Please retype the records below exactly, leaving out any pictures.

───── STORED DATA ─────

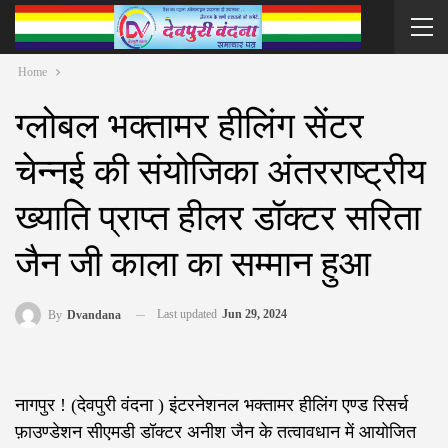
Home
ग्लोबल भक्तामर हीलिंग सेंटर
चेन्नई की संयोजिका अंतरराष्ट्रीय
ख्याति प्राप्त हीलर डॉक्टर सरिता
जैन जी काला का सम्मान हुआ
Last updated
Jun 29, 2024
By
Dvandana
नागपुर ! (देवपुरी वंदना ) इंटरनेशनल भक्तामर हीलिंग एण्ड रिसर्च
फ़ाउण्डेशन सीएमडी डॉक्टर अनीश जैन के तत्वावधान में आयोजित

─────

COMPLETED TASK »
Home
ग्लोबल भक्तामर हीलिंग सेंटर
चेन्नई की संयोजिका अंतरराष्ट्रीय
ख्याति प्राप्त हीलर डॉक्टर सरिता
जैन जी काला का सम्मान हुआ
Last updated
Jun 29, 2024
By
Dvandana
नागपुर ! (देवपुरी वंदना ) इंटरनेशनल भक्तामर हीलिंग एण्ड रिसर्च
फ़ाउण्डेशन सीएमडी डॉक्टर अनीश जैन के तत्वावधान में आयोजित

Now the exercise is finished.